(Records from a collection)

>>>>

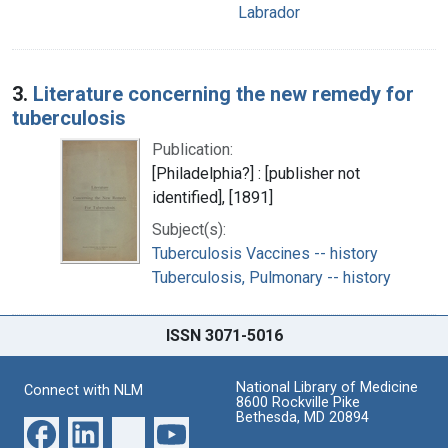
Labrador
3.
Literature concerning the new remedy for
tuberculosis
Publication:
[Philadelphia?] : [publisher not
identified], [1891]
Subject(s):
Tuberculosis Vaccines -- history
Tuberculosis, Pulmonary -- history
ISSN 3071-5016
National Library of Medicine
Connect with NLM
8600 Rockville Pike
Bethesda, MD 20894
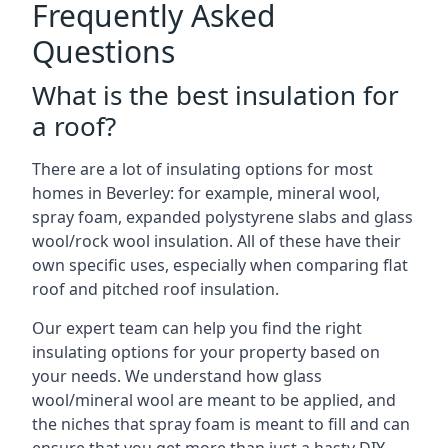
Frequently Asked
Questions
What is the best insulation for
a roof?
There are a lot of insulating options for most
homes in Beverley: for example, mineral wool,
spray foam, expanded polystyrene slabs and glass
wool/rock wool insulation. All of these have their
own specific uses, especially when comparing flat
roof and pitched roof insulation.
Our expert team can help you find the right
insulating options for your property based on
your needs. We understand how glass
wool/mineral wool are meant to be applied, and
the niches that spray foam is meant to fill and can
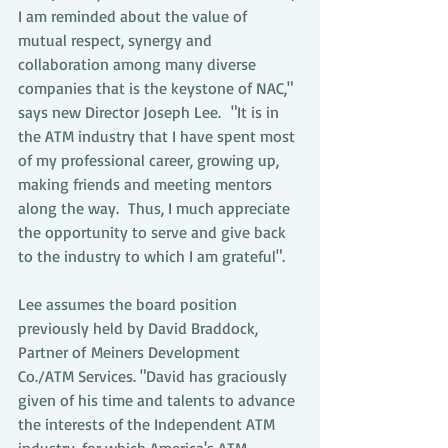
I am reminded about the value of 
mutual respect, synergy and 
collaboration among many diverse 
companies that is the keystone of NAC," 
says new Director Joseph Lee.  "It is in 
the ATM industry that I have spent most 
of my professional career, growing up, 
making friends and meeting mentors 
along the way.  Thus, I much appreciate 
the opportunity to serve and give back 
to the industry to which I am grateful".
Lee assumes the board position 
previously held by David Braddock, 
Partner of Meiners Development 
Co./ATM Services. "David has graciously 
given of his time and talents to advance 
the interests of the Independent ATM 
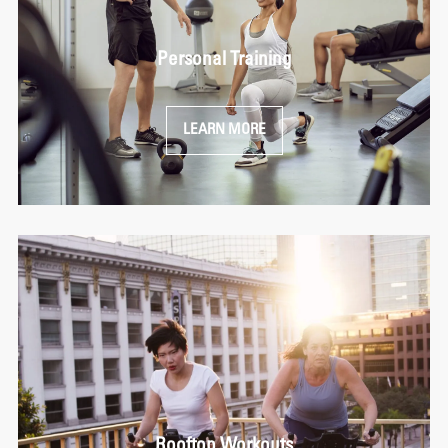
Personal Training
LEARN MORE
Rooftop Workouts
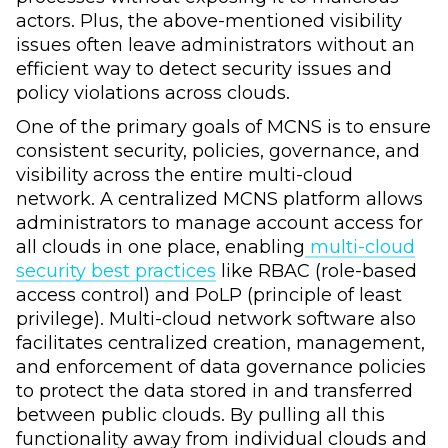
actors. Plus, the above-mentioned visibility
issues often leave administrators without an
efficient way to detect security issues and
policy violations across clouds.
One of the primary goals of MCNS is to ensure
consistent security, policies, governance, and
visibility across the entire multi-cloud
network. A centralized MCNS platform allows
administrators to manage account access for
all clouds in one place, enabling
multi-cloud
security best practices
like RBAC (role-based
access control) and PoLP (principle of least
privilege). Multi-cloud network software also
facilitates centralized creation, management,
and enforcement of data governance policies
to protect the data stored in and transferred
between public clouds. By pulling all this
functionality away from individual clouds and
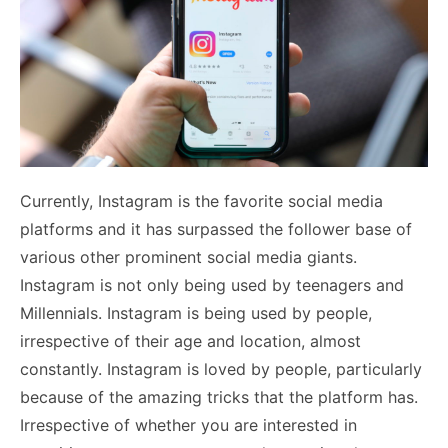
Currently, Instagram is the favorite social media
platforms and it has surpassed the follower base of
various other prominent social media giants.
Instagram is not only being used by teenagers and
Millennials. Instagram is being used by people,
irrespective of their age and location, almost
constantly. Instagram is loved by people, particularly
because of the amazing tricks that the platform has.
Irrespective of whether you are interested in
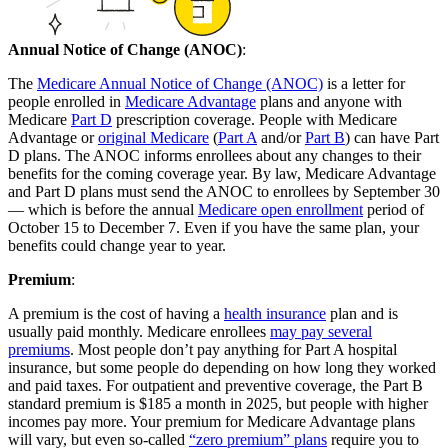
Annual Notice of Change (ANOC)
:
The
Medicare Annual Notice of Change (ANOC)
is a letter for
people enrolled in
Medicare Advantage
plans and anyone with
Medicare
Part D
prescription coverage. People with Medicare
Advantage or
original Medicare
(
Part A
and/or
Part B
) can have Part
D plans. The ANOC informs enrollees about any changes to their
benefits for the coming coverage year. By law, Medicare Advantage
and Part D plans must send the ANOC to enrollees by September 30
— which is before the annual
Medicare open enrollment
period of
October 15 to December 7. Even if you have the same plan, your
benefits could change year to year.
Premium
:
A premium is the cost of having a
health insurance
plan and is
usually paid monthly. Medicare enrollees
may pay several
premiums
. Most people don’t pay anything for Part A hospital
insurance, but some people do depending on how long they worked
and paid taxes. For outpatient and preventive coverage, the Part B
standard premium is $185 a month in 2025, but people with higher
incomes pay more. Your premium for Medicare Advantage plans
will vary, but even so-called
“zero premium” plans
require you to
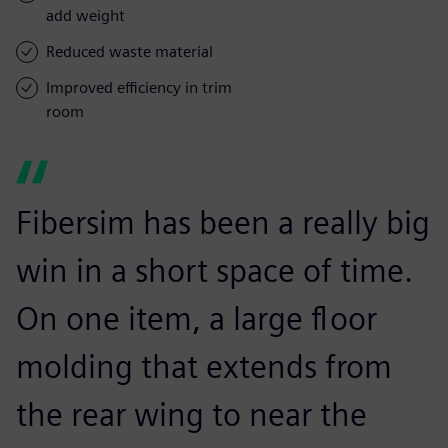
add weight
Reduced waste material
Improved efficiency in trim
room
Fibersim has been a really big
win in a short space of time.
On one item, a large floor
molding that extends from
the rear wing to near the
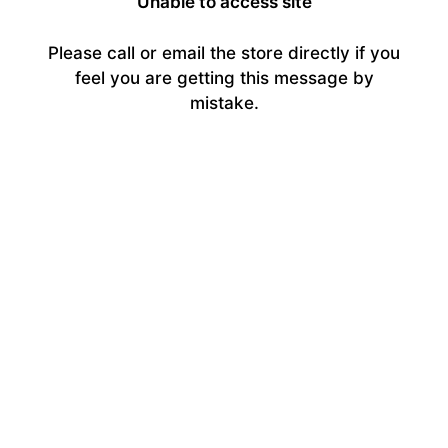
Unable to access site
Please call or email the store directly if you
feel you are getting this message by
mistake.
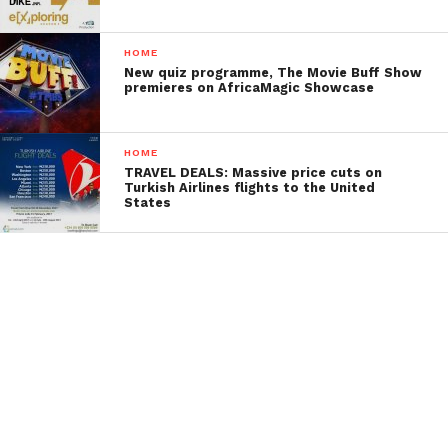
HOME
New quiz programme, The Movie Buff Show
premieres on AfricaMagic Showcase
HOME
TRAVEL DEALS: Massive price cuts on
Turkish Airlines flights to the United
States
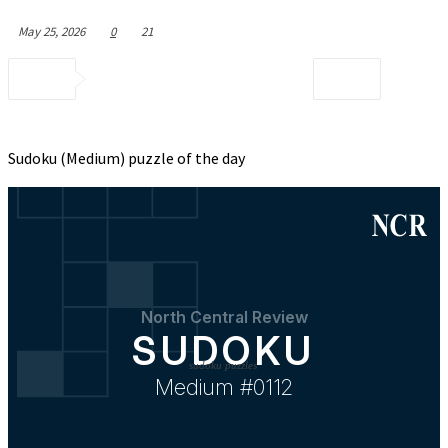
May 25, 2026
0
21
Sudoku (Medium) puzzle of the day
sudoku puzzles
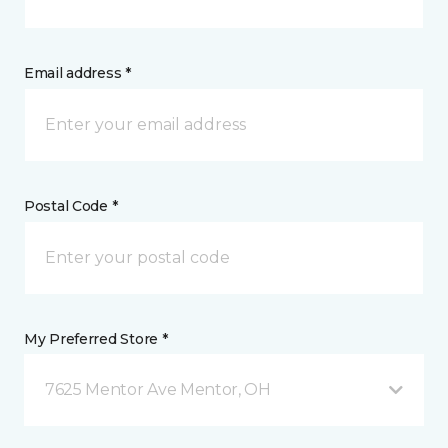
Email address *
Postal Code *
My Preferred Store *
7625 Mentor Ave Mentor, OH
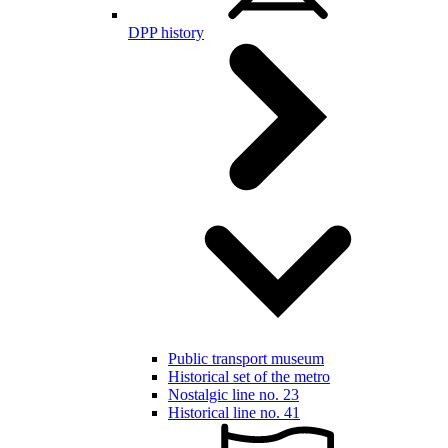
DPP history
Public transport museum
Historical set of the metro
Nostalgic line no. 23
Historical line no. 41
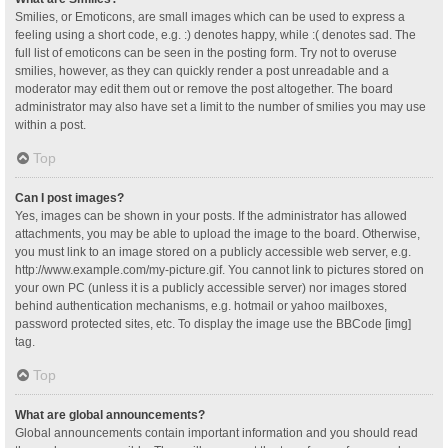
Smilies, or Emoticons, are small images which can be used to express a
feeling using a short code, e.g. :) denotes happy, while :( denotes sad. The
full list of emoticons can be seen in the posting form. Try not to overuse
smilies, however, as they can quickly render a post unreadable and a
moderator may edit them out or remove the post altogether. The board
administrator may also have set a limit to the number of smilies you may use
within a post.
Top
Can I post images?
Yes, images can be shown in your posts. If the administrator has allowed
attachments, you may be able to upload the image to the board. Otherwise,
you must link to an image stored on a publicly accessible web server, e.g.
http://www.example.com/my-picture.gif. You cannot link to pictures stored on
your own PC (unless it is a publicly accessible server) nor images stored
behind authentication mechanisms, e.g. hotmail or yahoo mailboxes,
password protected sites, etc. To display the image use the BBCode [img]
tag.
Top
What are global announcements?
Global announcements contain important information and you should read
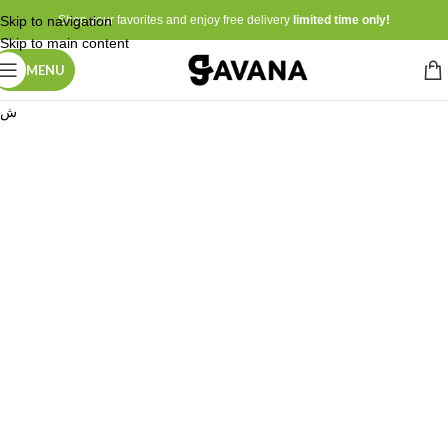
Skip to navigation
Shop your favorites and enjoy free delivery
limited time only!
Skip to main content
MENU
ش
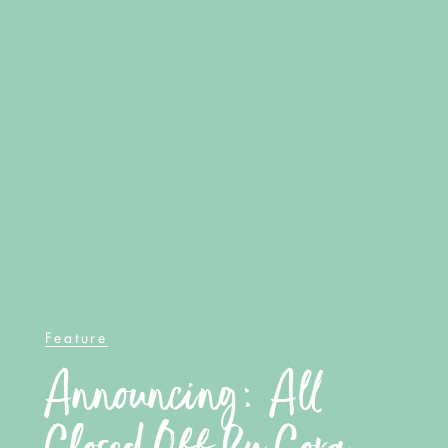
Feature
Announcing: All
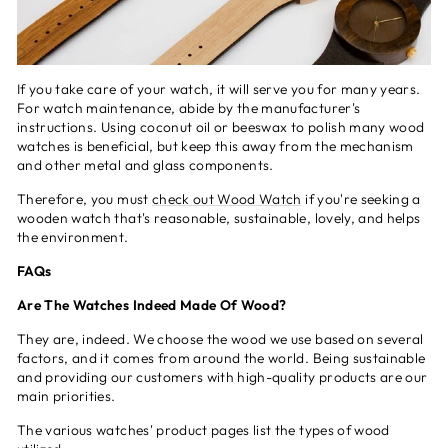
If you take care of your watch, it will serve you for many years.
For watch maintenance, abide by the manufacturer's
instructions. Using coconut oil or beeswax to polish many wood
watches is beneficial, but keep this away from the mechanism
and other metal and glass components.
Therefore, you must
check out Wood Watch
if you're seeking a
wooden watch that's reasonable, sustainable, lovely, and helps
the environment.
FAQs
Are The Watches Indeed Made Of Wood?
They are, indeed. We choose the wood we use based on several
factors, and it comes from around the world. Being sustainable
and providing our customers with high-quality products are our
main priorities.
The various watches' product pages list the types of wood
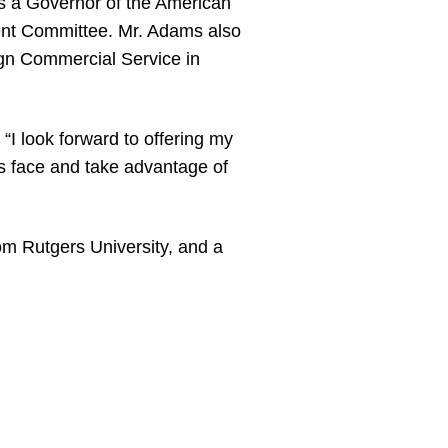
as a Governor of the American
nt Committee. Mr. Adams also
ign Commercial Service in
“I look forward to offering my
es face and take advantage of
om Rutgers University, and a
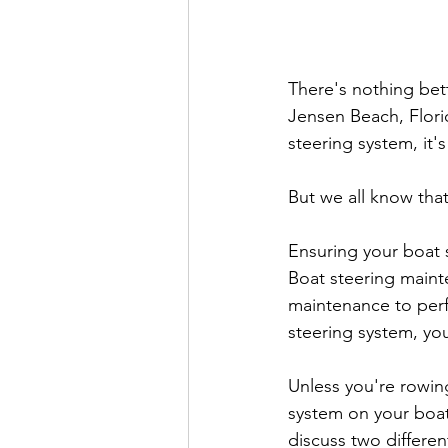
There's nothing bet
Jensen Beach, Florid
steering system, it's
But we all know that
Ensuring your boat s
Boat steering mainte
maintenance to perfo
steering system, yo
Unless you're rowin
system on your boat (
discuss two differen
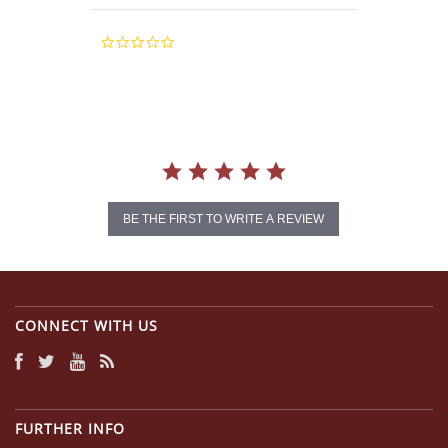
0.0
star
rating
BE THE FIRST TO WRITE A REVIEW
CONNECT WITH US
FURTHER INFO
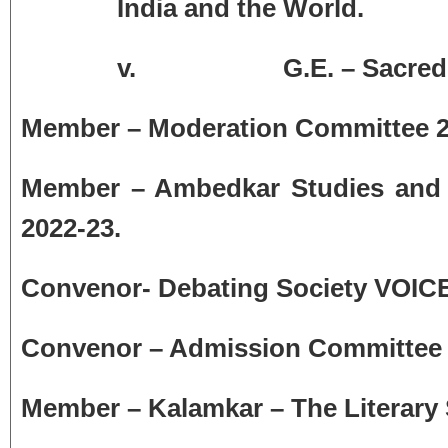
India and the World.
v.
G.E. – Sacre
Member – Moderation Committee 2
Member – Ambedkar Studies and 
2022-23.
Convenor- Debating Society VOICE
Convenor – Admission Committee f
Member – Kalamkar – The Literary S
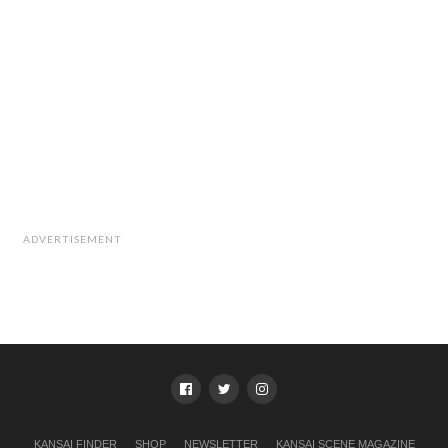
ADVERTISEMENT
KANSAI FINDER
SHOP
NEWSLETTER
KANSAI SCENE MAGAZINE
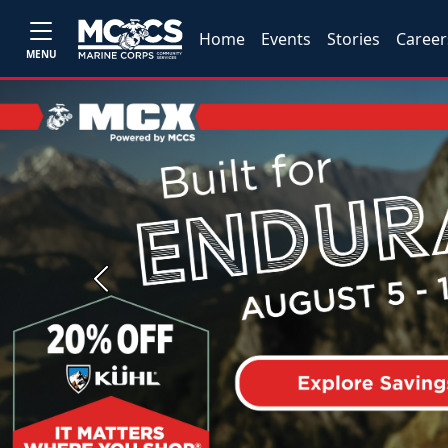
Home
Events
Stories
Career
MENU
Previous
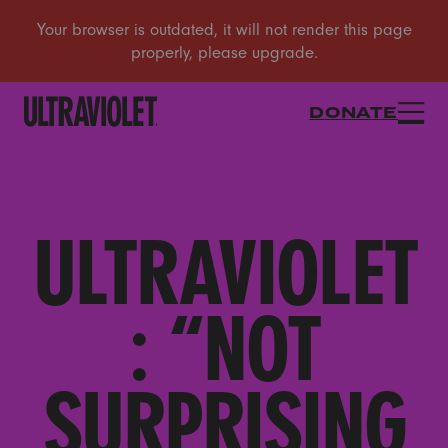
DONATE
ULTRAVIOLET
: “NOT
SURPRISING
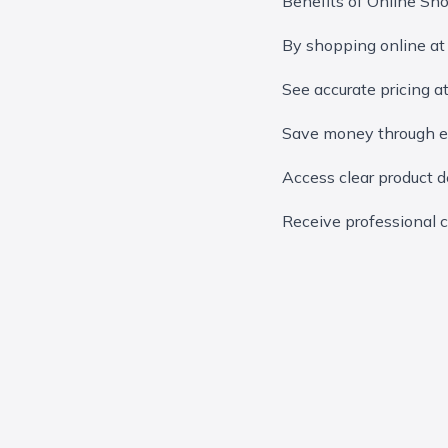
Benefits of Online Sh
By shopping online at
See accurate pricing a
Save money through ex
Access clear product de
Receive professional c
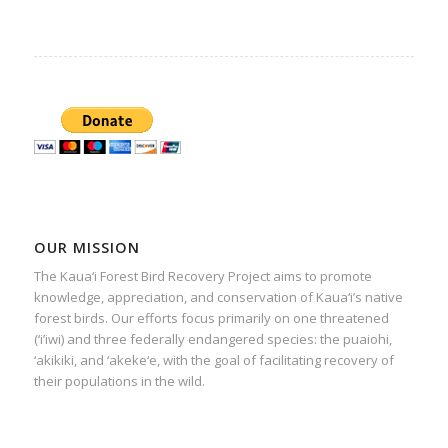
OUR MISSION
The Kaua‘i Forest Bird Recovery Project aims to promote
knowledge, appreciation, and conservation of Kaua‘i’s native
forest birds. Our efforts focus primarily on one threatened
(‘i’iwi) and three federally endangered species: the puaiohi,
‘akikiki, and ‘akeke‘e, with the goal of facilitating recovery of
their populations in the wild.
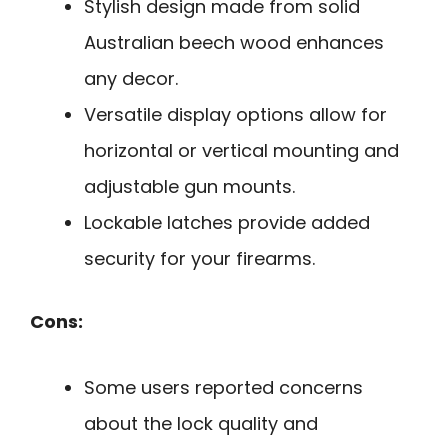
Stylish design made from solid
Australian beech wood enhances
any decor.
Versatile display options allow for
horizontal or vertical mounting and
adjustable gun mounts.
Lockable latches provide added
security for your firearms.
Cons:
Some users reported concerns
about the lock quality and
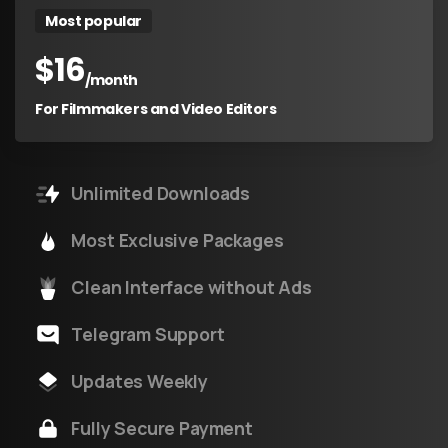
Most popular
$
16
/month
For Filmmakers and Video Editors
Unlimited Downloads
Most Exclusive Packages
Clean Interface without Ads
Telegram Support
Updates Weekly
Fully Secure Payment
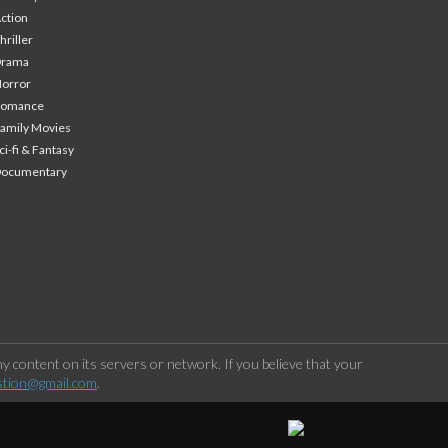
ction
hriller
Drama
orror
Romance
amily Movies
ci-fi & Fantasy
Documentary
 content on its servers or network. If you believe that your
stion@gmail.com
.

<<<<

What you need to do: Out of the data above, give again only the lines starting at the one holding "One of the primary goals of MCNS is to ensure" and ending at the one holding "and enforcement of data governance policies", unchanged.

Answer space:
One of the primary goals of MCNS is to ensure
consistent security, policies, governance, and
visibility across the entire multi-cloud
network. A centralized MCNS platform allows
administrators to manage account access for
all clouds in one place, enabling
multi-cloud
security best practices
like RBAC (role-based
access control) and PoLP (principle of least
privilege). Multi-cloud network software also
facilitates centralized creation, management,
and enforcement of data governance policies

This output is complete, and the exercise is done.